TASK PROMPT >>
Retype, character for character, the line containing "TABLE 3 | Multiple" along with each line after it through the end of the data, and only those.

MATERIAL FOR THE TASK >>

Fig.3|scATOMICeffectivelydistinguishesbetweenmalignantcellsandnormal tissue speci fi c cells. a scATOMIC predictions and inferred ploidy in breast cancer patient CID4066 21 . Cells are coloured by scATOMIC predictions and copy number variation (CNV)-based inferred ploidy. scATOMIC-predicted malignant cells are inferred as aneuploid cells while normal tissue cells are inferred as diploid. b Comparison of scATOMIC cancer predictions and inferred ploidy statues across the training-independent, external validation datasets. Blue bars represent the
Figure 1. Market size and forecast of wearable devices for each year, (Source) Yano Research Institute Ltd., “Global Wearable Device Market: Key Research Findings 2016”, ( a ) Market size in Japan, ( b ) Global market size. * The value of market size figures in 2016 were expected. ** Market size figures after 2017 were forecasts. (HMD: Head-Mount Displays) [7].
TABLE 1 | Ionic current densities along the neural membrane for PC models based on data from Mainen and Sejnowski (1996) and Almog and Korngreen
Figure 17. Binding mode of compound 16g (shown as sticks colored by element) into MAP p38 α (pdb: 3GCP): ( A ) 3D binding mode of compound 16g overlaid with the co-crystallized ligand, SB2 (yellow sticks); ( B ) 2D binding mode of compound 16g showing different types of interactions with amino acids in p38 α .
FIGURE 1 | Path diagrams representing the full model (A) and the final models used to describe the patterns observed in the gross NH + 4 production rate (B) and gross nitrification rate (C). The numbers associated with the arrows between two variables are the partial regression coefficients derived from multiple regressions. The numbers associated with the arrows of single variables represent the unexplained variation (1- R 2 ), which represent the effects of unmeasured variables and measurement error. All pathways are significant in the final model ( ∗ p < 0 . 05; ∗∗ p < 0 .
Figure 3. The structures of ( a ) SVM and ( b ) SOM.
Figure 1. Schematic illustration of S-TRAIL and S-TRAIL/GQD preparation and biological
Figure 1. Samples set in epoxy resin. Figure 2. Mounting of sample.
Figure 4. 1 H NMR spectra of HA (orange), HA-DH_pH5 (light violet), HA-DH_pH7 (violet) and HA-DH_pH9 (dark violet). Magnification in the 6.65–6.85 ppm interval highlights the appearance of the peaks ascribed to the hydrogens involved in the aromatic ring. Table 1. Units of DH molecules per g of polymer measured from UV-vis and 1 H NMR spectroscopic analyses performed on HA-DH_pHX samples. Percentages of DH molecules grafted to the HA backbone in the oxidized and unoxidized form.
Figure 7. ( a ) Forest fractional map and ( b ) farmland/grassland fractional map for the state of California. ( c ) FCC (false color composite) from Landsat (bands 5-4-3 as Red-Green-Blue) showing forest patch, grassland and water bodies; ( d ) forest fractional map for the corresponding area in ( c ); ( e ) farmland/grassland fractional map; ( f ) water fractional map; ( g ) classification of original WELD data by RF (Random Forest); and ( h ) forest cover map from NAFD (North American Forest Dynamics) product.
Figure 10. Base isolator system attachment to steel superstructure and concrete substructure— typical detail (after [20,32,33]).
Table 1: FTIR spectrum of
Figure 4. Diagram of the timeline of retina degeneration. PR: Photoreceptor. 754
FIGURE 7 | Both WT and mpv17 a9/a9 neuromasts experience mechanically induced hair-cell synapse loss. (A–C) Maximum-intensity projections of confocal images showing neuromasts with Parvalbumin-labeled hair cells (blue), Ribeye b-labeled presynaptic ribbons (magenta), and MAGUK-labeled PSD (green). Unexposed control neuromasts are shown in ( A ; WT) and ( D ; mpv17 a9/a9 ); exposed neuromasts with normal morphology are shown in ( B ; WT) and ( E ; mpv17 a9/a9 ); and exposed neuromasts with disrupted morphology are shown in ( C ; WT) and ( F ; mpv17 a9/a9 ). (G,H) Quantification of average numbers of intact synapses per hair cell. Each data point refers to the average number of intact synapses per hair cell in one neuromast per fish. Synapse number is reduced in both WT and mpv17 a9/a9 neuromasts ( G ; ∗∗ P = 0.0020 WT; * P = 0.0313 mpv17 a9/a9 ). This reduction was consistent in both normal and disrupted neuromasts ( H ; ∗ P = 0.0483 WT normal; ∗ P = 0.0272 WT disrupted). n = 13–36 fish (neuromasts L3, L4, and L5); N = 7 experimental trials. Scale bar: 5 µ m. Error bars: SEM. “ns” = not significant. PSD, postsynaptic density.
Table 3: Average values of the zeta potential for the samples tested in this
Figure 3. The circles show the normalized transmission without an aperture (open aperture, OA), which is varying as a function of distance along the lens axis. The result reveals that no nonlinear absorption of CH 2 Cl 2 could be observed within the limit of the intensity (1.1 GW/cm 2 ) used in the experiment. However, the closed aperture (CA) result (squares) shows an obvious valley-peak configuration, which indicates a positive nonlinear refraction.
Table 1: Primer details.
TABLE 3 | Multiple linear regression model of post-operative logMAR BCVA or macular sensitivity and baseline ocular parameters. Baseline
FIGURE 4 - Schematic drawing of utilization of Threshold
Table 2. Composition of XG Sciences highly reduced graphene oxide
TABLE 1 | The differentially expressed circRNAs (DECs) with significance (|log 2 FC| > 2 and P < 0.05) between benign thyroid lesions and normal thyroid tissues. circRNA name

EXERCISE SOLUTION >>
TABLE 3 | Multiple linear regression model of post-operative logMAR BCVA or macular sensitivity and baseline ocular parameters. Baseline
FIGURE 4 - Schematic drawing of utilization of Threshold
Table 2. Composition of XG Sciences highly reduced graphene oxide
TABLE 1 | The differentially expressed circRNAs (DECs) with significance (|log 2 FC| > 2 and P < 0.05) between benign thyroid lesions and normal thyroid tissues. circRNA name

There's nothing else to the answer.